Hofstra diligently makes a note of this. This happened more often during the conversation, as the approaches of both women often seem to concur, complement each other regularly, and give each other many tips during their conversation. Not surprisingly, afterwards, they immediately connect via LinkedIn, and agree to talk further at a later moment. This encounter, between two professionals who had not previously met, led to new ideas, insights, and actions. This is something that they put into practice themselves and wish, wholeheartedly, to pass on to others.

The interviewees

Lara Hofstra was born in 1980 in Alkmaar. Shortly after her birth, she moved with her parents to Saudi Arabia. Subsequently, at the age of 14, she left Saudi Arabia to attend boarding school in Switzerland, graduating with her International Baccalaureate diploma. In 2018, she began studing Leisure Sciences at the University of Tilburg, leaving two years later to follow her true passion at the Academy of Physical Education. Hofstra subsequently worked for eight years at the International School Eindhoven until, in 2012, she started a fulltime position at the Student Sports Centre Eindhoven, where she set up programmes for community building and internationalisation.
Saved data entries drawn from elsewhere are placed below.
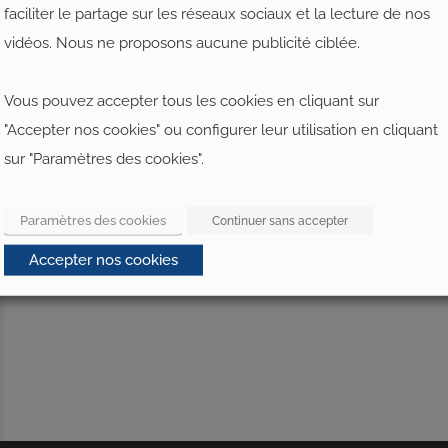
faciliter le partage sur les réseaux sociaux et la lecture de nos
vidéos. Nous ne proposons aucune publicité ciblée.
Vous pouvez accepter tous les cookies en cliquant sur
"Accepter nos cookies" ou configurer leur utilisation en cliquant
sur "Paramètres des cookies".
Paramètres des cookies
Continuer sans accepter
Accepter nos cookies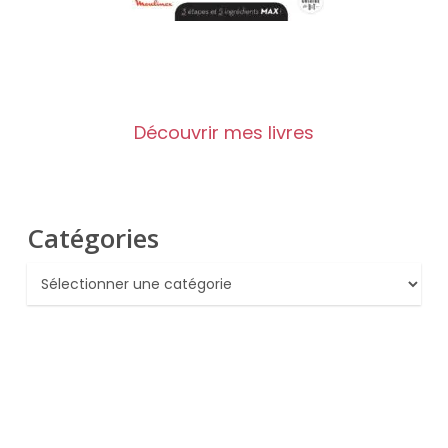
Découvrir mes livres
Catégories
Catégories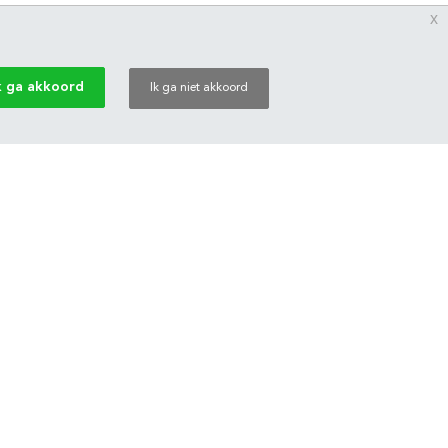
x
k ga akkoord
Ik ga niet akkoord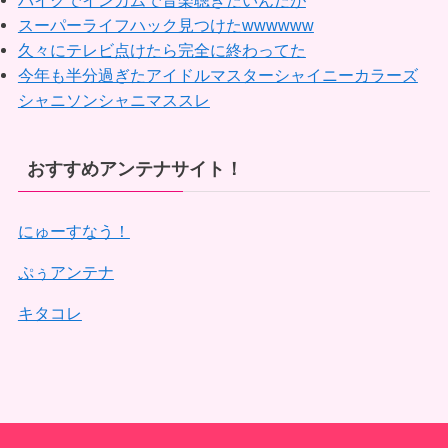
バイクでインカムで音楽聴きたいんだが
スーパーライフハック見つけたwwwwww
久々にテレビ点けたら完全に終わってた
今年も半分過ぎたアイドルマスターシャイニーカラーズ
シャニソンシャニマススレ
おすすめアンテナサイト！
にゅーすなう！
ぷぅアンテナ
キタコレ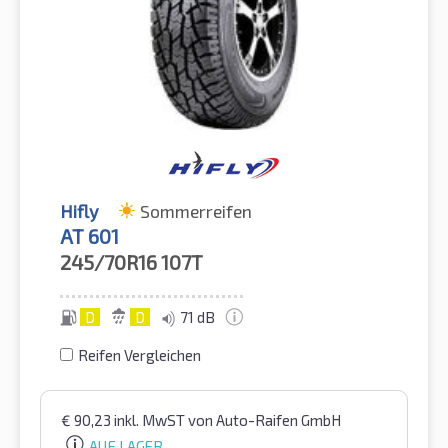
Hifly
Sommerreifen
AT 601
245/70R16
107T
D
D
71 dB
Reifen Vergleichen
€
90,23
inkl. MwST
von Auto-Raifen GmbH
AUF LAGER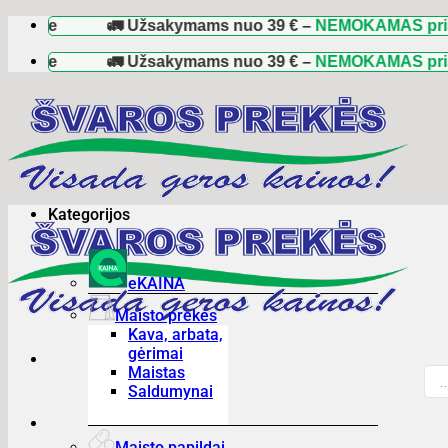
Skip
oje
🚛 Užsakymams nuo
39 €
–
NEMOKAMAS pristaty
to
oje
content
🚛 Užsakymams nuo
39 €
–
NEMOKAMAS pristaty
Kategorijos
eKAINA
Maisto prekės
Kava, arbata,
gėrimai
Pro
Maistas
sea
Saldumynai
Maisto papildai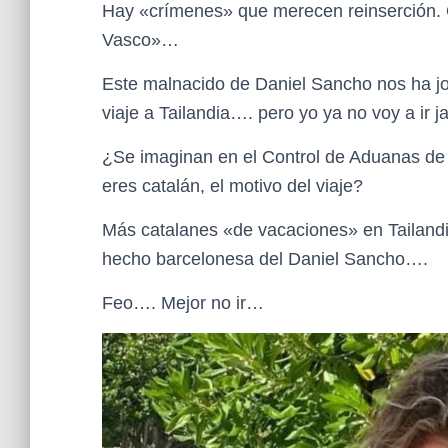
Hay «crímenes» que merecen reinserción. O
Vasco»…
Este malnacido de Daniel Sancho nos ha j
viaje a Tailandia…. pero yo ya no voy a i
¿Se imaginan en el Control de Aduanas de 
eres catalán, el motivo del viaje?
Más catalanes «de vacaciones» en Tailandia
hecho barcelonesa del Daniel Sancho….
Feo…. Mejor no ir…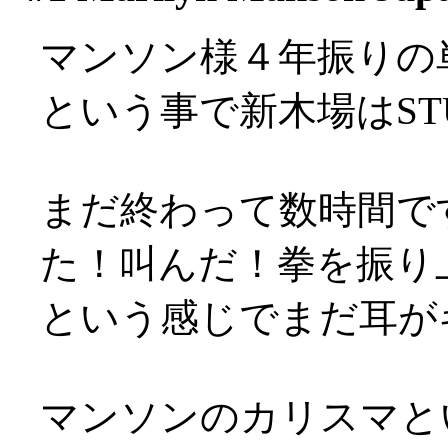
マンソン様４年振りの
という事で新木場はSTU
まだ終わって数時間で
た！叫んだ！拳を振り
という感じでまだ耳が
マンソンのカリスマと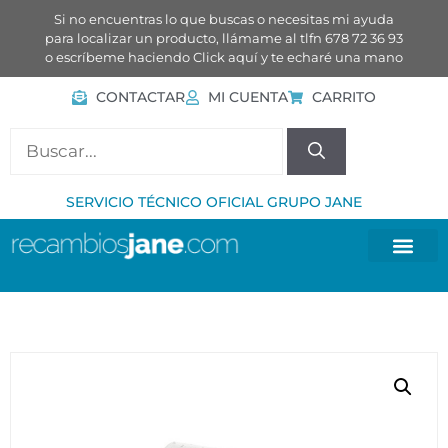
Si no encuentras lo que buscas o necesitas mi ayuda
para localizar un producto, llámame al tlfn 678 72 36 93
o escríbeme haciendo
Click aquí
y te echaré una mano
CONTACTAR
MI CUENTA
CARRITO
SERVICIO TÉCNICO OFICIAL GRUPO JANE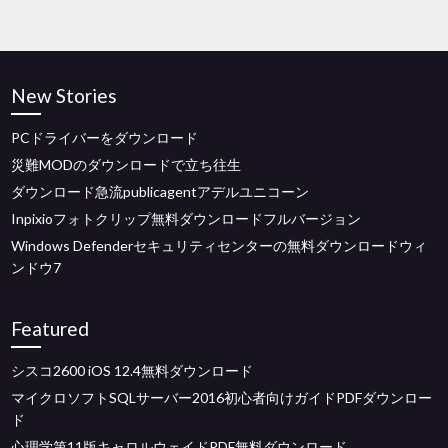
New Stories
PCドライバーをダウンロード
災難MODのダウンロードで立ち往生
ダウンロード急流publicagentアデルユニコーン
Inpixioフォトクリップ無料ダウンロードフルバージョン
Windows Defenderセキュリティセンターの無料ダウンロードウィ
ンドウ7
Featured
シスコ2600 iOS 12.4無料ダウンロード
マイクロソフトSQLサーバー2016初心者向けガイドPDFダウンロー
ド
心理学第11版キャロルウェイドPDF無料ダウンロード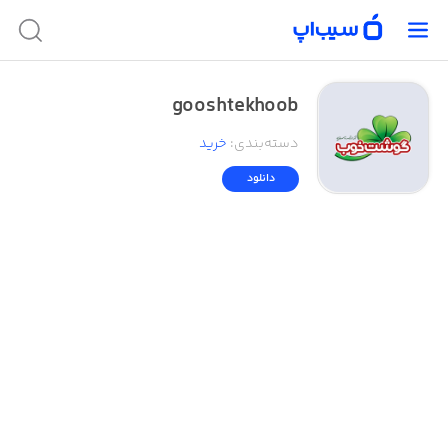
gooshtekhoob
دسته‌بندی
:
خرید
دانلود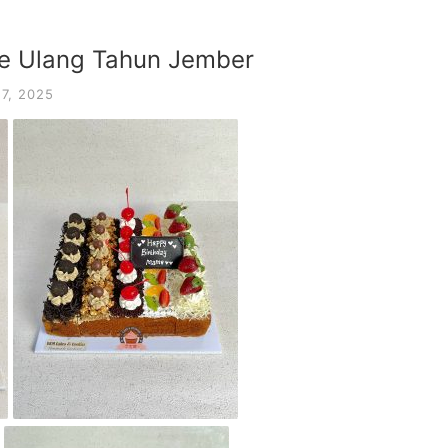
ke Ulang Tahun Jember
7, 2025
Since 2020, she has been TU/e Student Diversity Officer.

Bernadette Deitmers was born and raised in the province of Brabant, where in 1990 she completed her studies in Industrial Engineering and Management at the TU/e. After graduating, she worked for 17 years in several management and training positions at Merck Sharp & Dohme. Since 2007, she has worked as an independent trainer and coach focused on workload reduction, management, leadership, collaboration & communication, and team development. In 2014, she co-founded Savvy Training, a training and coaching agency focused on challenging business professionals and teams to change, outdo, and improve themselves through the ‘Outsmarting’ approach. She is currently a partner at Savvy Training.